Possibly the most disappointing stat of all is that Washington's starters have delivered a quality start each of the last five games, and the Nationals have still dropped all five of those contests.
"Obviously, something needs to change," first baseman Adam LaRoche said. "It comes down to finding a way to get it done, and we haven't been doing it. We've been relying on our pitching, and they've been saving us a lot of these games. But sooner or later, like (Tuesday night), it's going to show up when you've got to score some runs."
It'd be easy for the Nats to look to the absence of Ryan Zimmerman and Michael Morse and single that out as a reason for the offensive slide, especially after days like yesterday when the Nats' No. 3 and 4 hitters went a combined 0-for-8.
But while guys in the clubhouse will acknowledge the obvious - the lineup would be better off with Morse and Zimmerman in the lineup - they won't point to the injuries when asked why they're having a hard time getting runs across.

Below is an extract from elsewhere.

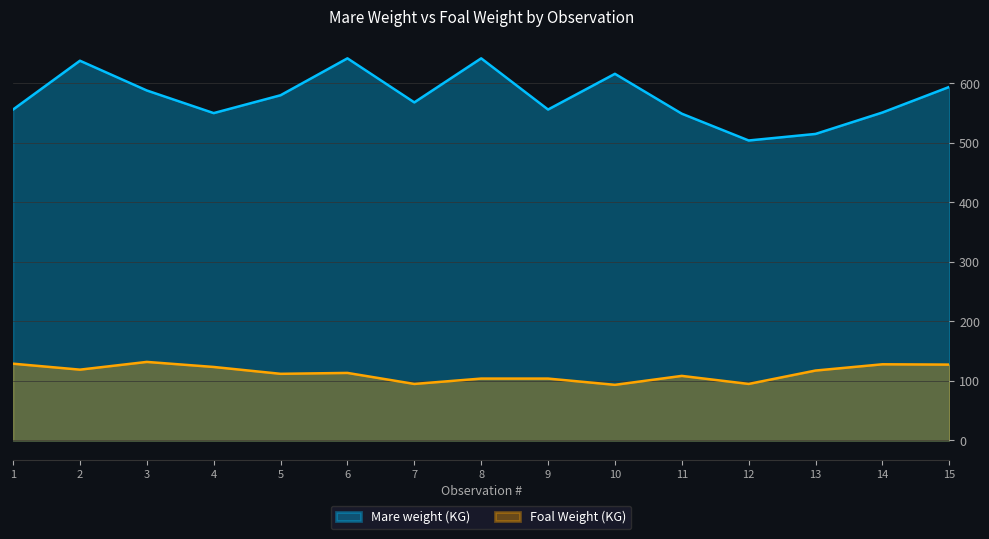

True or false: Mare weight (KG) and Foal Weight (KG) intersect in this chart.

False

"That's no excuse," shortstop Ian Desmond said. "We're all big leaguers. Those guys have a track record, but we're all up here trying to get track records. So I'm not sure if it's pressing or what it is, but we're just not scoring runs right now."

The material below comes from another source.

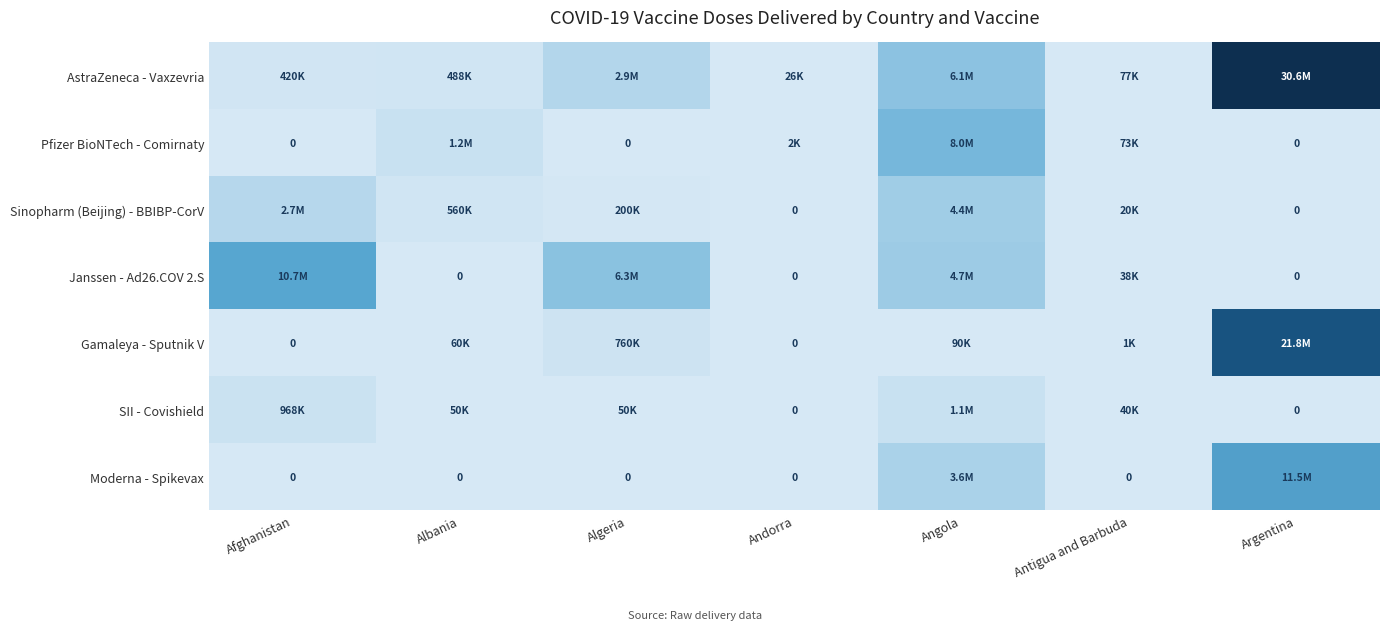

The value of Moderna - Spikevax at Angola is 5991315. True or false?

False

Manager Davey Johnson said that in general, he feels the cause of the offensive issues is a lack of aggressiveness at the plate. He'd like to see guys take a cut at a first-pitch fastball if it's down the middle instead of waiting for something later in the at-bat, or pound something to the gap with runners on base instead of trying to work a walk.
While LaRoche agreed that there might be some guys being a bit too passive at the plate, he also said that it's important for hitters to stay within their gameplan and not try to do too much.
"That's the mental side of this game - not going out and trying to hit a three-run homer with no one on base," LaRoche said.
"I don't think Lombo (Steve Lombardozzi) is going to go up there and try to go 4-for-4 with four homers," he said. "I'm obviously not going to go up there and try and walk six times. You've just got to go out there and play your game."
So what's a manager to do in order to jumpstart the offense? Do you switch up the batting order? Call a team meeting? Sneak in at night, steal all the bats and chuck 'em in the Anacostia River?
"I just stay positive," Johnson said last night. "And I'm a positive person. I was just talking to some of the guys. I have all the confidence in the world."
"Nobody was frustrated when we were winning 2-1 games when we were 14-4," Desmond said. "Lose a couple, and I don't think anybody by any means is pushing the panic button, but obviously it's definitely apparent that we need to score more runs. If there was an answer for that, I think all of us would definitely take it. But we've got to go up there and continue to give our best, and hopefully it'll turn around."